Shortages in supply of COVID-19 vaccines, coupled with vaccine nationalism, means the vast majority of people in conflict and crisis-affected contexts – and in low-income and many middle-income countries – will not be able to access a COVID-19 vaccine in 2021, and possibly for multiple years ahead. COVAX – the global initiative to ensure rapid and equitable access to COVID-19 vaccines for all countries, regardless of income – currently expects the vaccines to reach at most 20% of populations across low and lower-middle income contexts, with the reality likely much lower.
The pandemic and its aftershocks, however, will not end until everyone is accounted for and able to be vaccinated. This requires equitable vaccine distribution across both high and low-income countries, including for refugees and internally displaced people, the number of which [exceeded 80 million in 2020, resulting in a tremendous amount of people who lack international protections and adequate access to health systems. As many of these populations can be mobile, additional risks of COVID-19 spread will occur unless they are included in vaccination efforts.

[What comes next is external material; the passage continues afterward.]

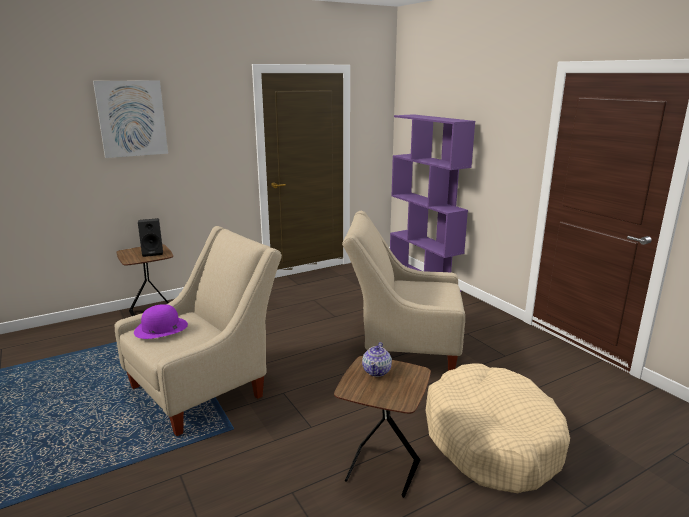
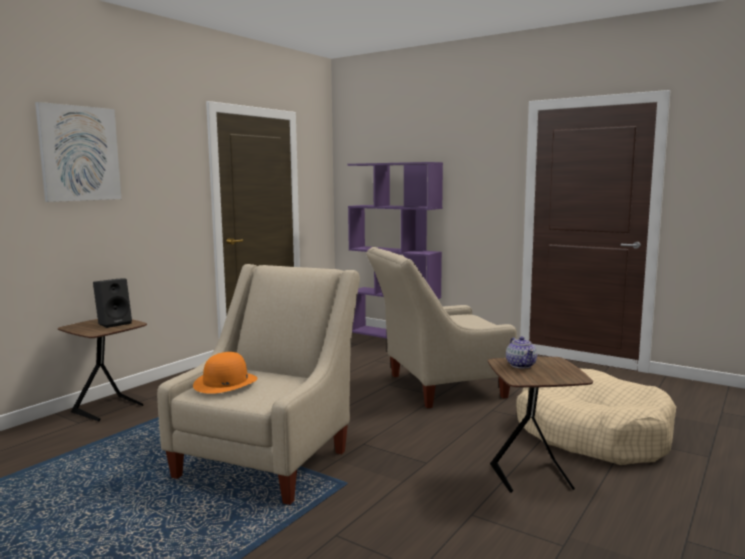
camera: 25 degrees left, 10 degrees down
(161, 328) = (225, 382): purple hat -> orange hat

Other concerns exist around the cold storage currently required for many of the COVID-19 vaccines. This demands investments to strengthen health systems and supply chains to ensure doses can effectively reach places affected by conflict or in areas lacking electricity or specialized equipment.
Mesfin Teklu Tessema, senior health director for the International Rescue Committee, said:
“To ensure no one is left behind, investments must be made immediately to strengthen health systems. This includes shoring up supply chains, allocating sustainable and adequate financing, and empowering frontline and community health workers, who can deliver care directly to those in need within their local settings. To do this, we urge high-income countries to increase their investments to both the COVAX facility and broader humanitarian assistance that remains every bit as essential, especially given the severity of COVID-19‘s secondary impacts.
We also encourage high-income governments to share COVID-19-related technology, know-how and intellectual property, so that other countries can manufacture these life-saving vaccines through their own facilities. As a global public good, COVID-19 vaccines should be made affordable for low-income countries and distributed in an equitable manner that prioritizes frontline health workers and high-risk populations, inclusive of refugees and displaced communities. Lastly, strengthening the supply side and availability of vaccines must occur alongside efforts to build demand for vaccines. Any campaign must aim to create trust and involve local communities in planning processes.”
While the global community prepares for equitable distribution of COVID-19 vaccines, there is also an urgent need to ensure these efforts are not done at the expense of continued investment in basic routine immunizations. There is a real threat of vaccine-preventable disease outbreaks like measles because of COVID-19-related disruptions to routine immunization. This is especially true in fragile and conflict-affected contexts which account for 44% of all children who miss out on access to basic vaccines.
To address this, the International Rescue Committee (IRC) recently joined forces with Gavi, the vaccine alliance, in a partnership aimed at delivering vaccines to the most vulnerable within the Horn of Africa and the Sahel, regions prone to diverse crises from food insecurity and disease outbreak to conflict. Coupled with its engagement in the COVAX Facility and continued efforts to strengthen health systems, the IRC aims to ensure an end to vaccine-preventable diseases and death in fragile contexts — including from COVID-19.